Smotrich defends tax redistribution plan, criticizes ‘harmful’ strike
Carrie Keller-Lynn is a former political and legal correspondent for The Times of Israel

Opening his Religious Zionism party’s faction meeting at the Knesset, Finance Minister Bezalel Smotrich attacks municipalities currently striking in protest of his plan to redirect some municipal tax revenues to poorer localities, saying that the strike is the “wanton and irresponsible decision” of certain mayors who cannot handle the government’s financial policy.
“Today, Israeli residents in some cities across the country have suffered an unnecessary and harmful strike” as a result of “a number of mayors who are unable to adequately deal with the decision of the Israeli government and the Finance Committee to establish the housing fund,” Smotrich says.
The fund, which will pool a portion of commercial municipal taxes and redistribute money from central, wealthier cities to more remote and less commercially well-off ones, is billed as a way to incentivize housing. Detractors say it unfairly taxes localities that invested in building economic infrastructure, and that it will hurt their ability to provide education, social and other municipal services.
Currently, West Bank municipalities are legally blocked from paying into the fund, but they can benefit from it, Finance Ministry Director General Shlomi Heizler said this morning in an interview with Army Radio.
“The fund is the right thing for the State of Israel and all its residents,” Smotrich says, reiterating that the municipal tax shave will be approved later today as part of the Arrangements Bill accompanying the 2023-2024 state budget, despite vociferous opposition from a number of Israeli mayors and from opposition politicians.

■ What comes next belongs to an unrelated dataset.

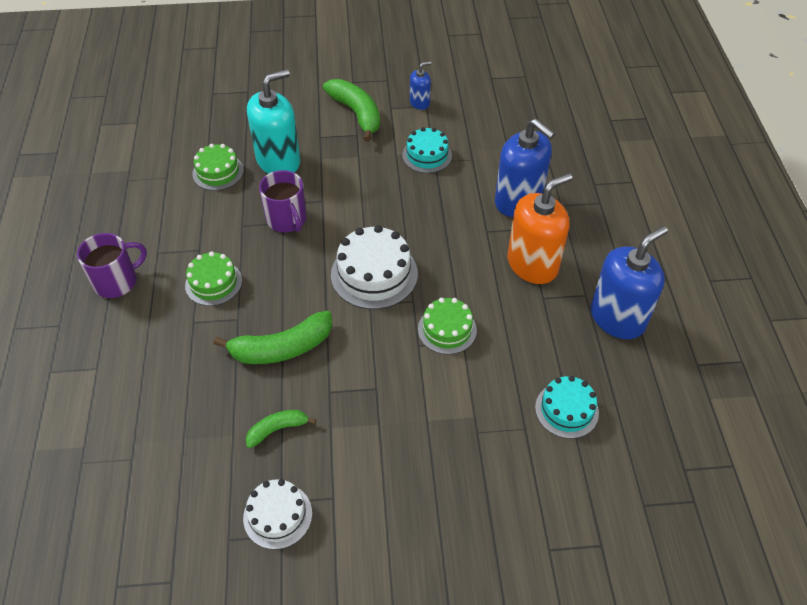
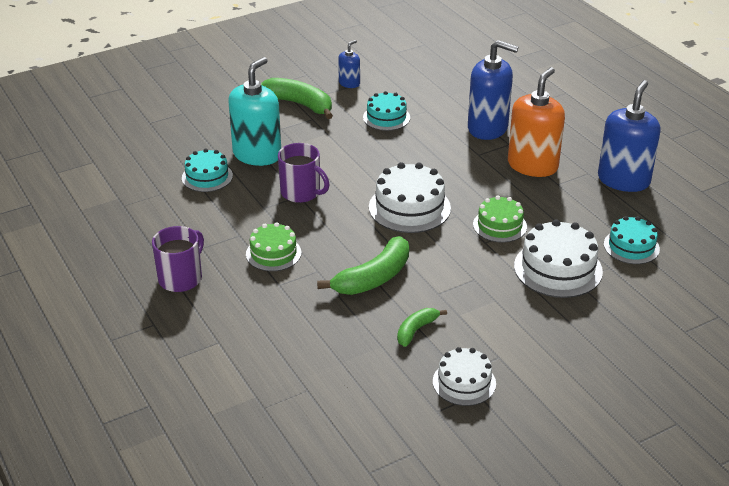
camera: 25 degrees left, 15 degrees down
green cake [192,144,244,191] -> turquoise cake [182,149,233,192]
none -> white cake [514,219,603,298]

Mayors have attended Finance Committee meetings over the past two months to pressure against the measure, including two stormy debates yesterday and today. The coalition is continuing to push the plan forward and will bring it for a plenum vote next week, according to Smotrich.
The finance minister also pledges to battle against market concentration and monopoly power, two pillars of Israel’s high and rising cost of living. Nevertheless, the state budget does not attack the structural foundation for these issues, for which Smotrich has received considerable criticism.